_Source document_.

Grappling with Time

In keeping with my last post where I notated such helpful creative habits as building on predecessors and keeping the company of like minds, I turned in the night–one of spotty sleep–to the short stories of Andrea Barrett, whose collection, Ship Fever, won the National Book Award.  It was one of those serendipitous choices, the side of my bed being lined with books to select depending on mood.  (I went to sleep initially reading Eric Larson’s In the Garden of Beasts which provoked nightmares based on a scene where a Gentile woman has her head shaved and is dragged through Nuremberg in a carnival-like atmosphere to be jeered at, poked, and prodded by the crowd for the offense of being engaged to a Jew.  A book I’ve already read feels safer under such circumstances.)  And what better mentor/predecessor, what more like mind than Andrea Barrett,  to answer some thorny questions I’ve been wrestling with in the Einstein manuscript?  Ship Fever is a collection of short stories about ground-breaking naturalists like Gregor Mendel, Carl Linnaeus, Charles Darwin, etc.

I’ve spent the last week rewriting a chapter I thought was in good shape when I noticed I’d written it in the past tense.  That’s how it came out, the way I heard the voice of the story in my mind.  I was about to tack it onto the 100 plus pages already written when I realized I had changed the ongoing front story into present tense, reserving past tense for flashbacks.  But now, realizing I wasn’t hearing the story in present tense, I began to ask myself why, when it’s possible, of course, to write the front story in past tense and cast the flashbacks in past perfect.  (Sorry if this is too technical for the grammarphobes.  I’m a grammar nerd.)

Mindful that I need to have a reason for my choices, and that the reason in some way needs to mirror the task of the novel, I continued to grapple with this tense issue.  Originally, I cast the front story into present tense because there were so many shifts in time in the opening passage of the novel, it seemed to help eliminate confusion for the reader. These time shifts I justified by labeling the opening section TIME, playing with Einstein’s revolutionary idea that time is not a constant.  (Subsequent sections will have other physics-related titles like SPACE, FORCE, LIGHT, depending on how the metaphor works for what’s happening in the text.)  But this still doesn’t demand I use present tense.

Enter Andrea Barrett’s story “Rare Bird.”  Voila.  Present tense.  Hmmm.  The story is about a disenfranchised, educated woman in 19th century England who challenges Linnaeus’ already-established notion that swallows hibernate underwater during the winter, a fact that, if true, supports Darwin’s evolutionary theory.  (Linnaeus was the naturalist who categorized plants and animals with genus and species designations, a fact the reader already knows if s/he’s read Barrett’s stories in order, for the story “The English Pupil” precedes “Rare Bird” and establishes this fact.)  It occurs to me in looking at Barrett’s story that she’s also juggling layers of time, of pastness.  If her task is to bring the past into the reader’s present, it makes sense to use the present tense.

_To be done_. Return the passage of the post on verb tense from "Mindful that I" to "use present tense.", copied word for word. The lines after the post on verb tense aren't needed.

Dataset excerpt:
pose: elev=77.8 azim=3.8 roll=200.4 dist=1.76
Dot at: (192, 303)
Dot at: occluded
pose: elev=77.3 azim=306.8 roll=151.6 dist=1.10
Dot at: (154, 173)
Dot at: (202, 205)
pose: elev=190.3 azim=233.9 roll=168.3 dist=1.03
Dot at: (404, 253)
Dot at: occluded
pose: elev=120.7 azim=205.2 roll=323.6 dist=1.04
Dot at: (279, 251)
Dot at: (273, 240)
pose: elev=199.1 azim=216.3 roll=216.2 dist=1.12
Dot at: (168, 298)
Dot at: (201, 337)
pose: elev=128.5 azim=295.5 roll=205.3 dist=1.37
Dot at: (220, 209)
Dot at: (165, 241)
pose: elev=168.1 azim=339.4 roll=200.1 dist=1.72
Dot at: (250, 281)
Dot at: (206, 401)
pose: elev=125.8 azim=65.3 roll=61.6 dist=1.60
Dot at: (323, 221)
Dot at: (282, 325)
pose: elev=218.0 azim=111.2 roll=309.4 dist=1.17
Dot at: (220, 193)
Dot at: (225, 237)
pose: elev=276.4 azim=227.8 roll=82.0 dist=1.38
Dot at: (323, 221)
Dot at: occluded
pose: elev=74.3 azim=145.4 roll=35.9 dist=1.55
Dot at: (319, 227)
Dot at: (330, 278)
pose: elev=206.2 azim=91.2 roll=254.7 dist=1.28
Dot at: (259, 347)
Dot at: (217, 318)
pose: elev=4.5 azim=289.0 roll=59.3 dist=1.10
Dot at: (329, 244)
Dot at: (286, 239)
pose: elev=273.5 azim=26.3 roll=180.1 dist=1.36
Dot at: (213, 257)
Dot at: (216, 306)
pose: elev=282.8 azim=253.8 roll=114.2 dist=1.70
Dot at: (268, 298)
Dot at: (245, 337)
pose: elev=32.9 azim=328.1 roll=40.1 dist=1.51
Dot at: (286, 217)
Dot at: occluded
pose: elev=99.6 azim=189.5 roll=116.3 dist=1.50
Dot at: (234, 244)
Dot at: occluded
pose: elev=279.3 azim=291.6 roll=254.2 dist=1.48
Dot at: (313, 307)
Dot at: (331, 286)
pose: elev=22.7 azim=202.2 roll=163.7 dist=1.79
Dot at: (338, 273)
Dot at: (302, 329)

_Complete answer_.
Mindful that I need to have a reason for my choices, and that the reason in some way needs to mirror the task of the novel, I continued to grapple with this tense issue.  Originally, I cast the front story into present tense because there were so many shifts in time in the opening passage of the novel, it seemed to help eliminate confusion for the reader. These time shifts I justified by labeling the opening section TIME, playing with Einstein’s revolutionary idea that time is not a constant.  (Subsequent sections will have other physics-related titles like SPACE, FORCE, LIGHT, depending on how the metaphor works for what’s happening in the text.)  But this still doesn’t demand I use present tense.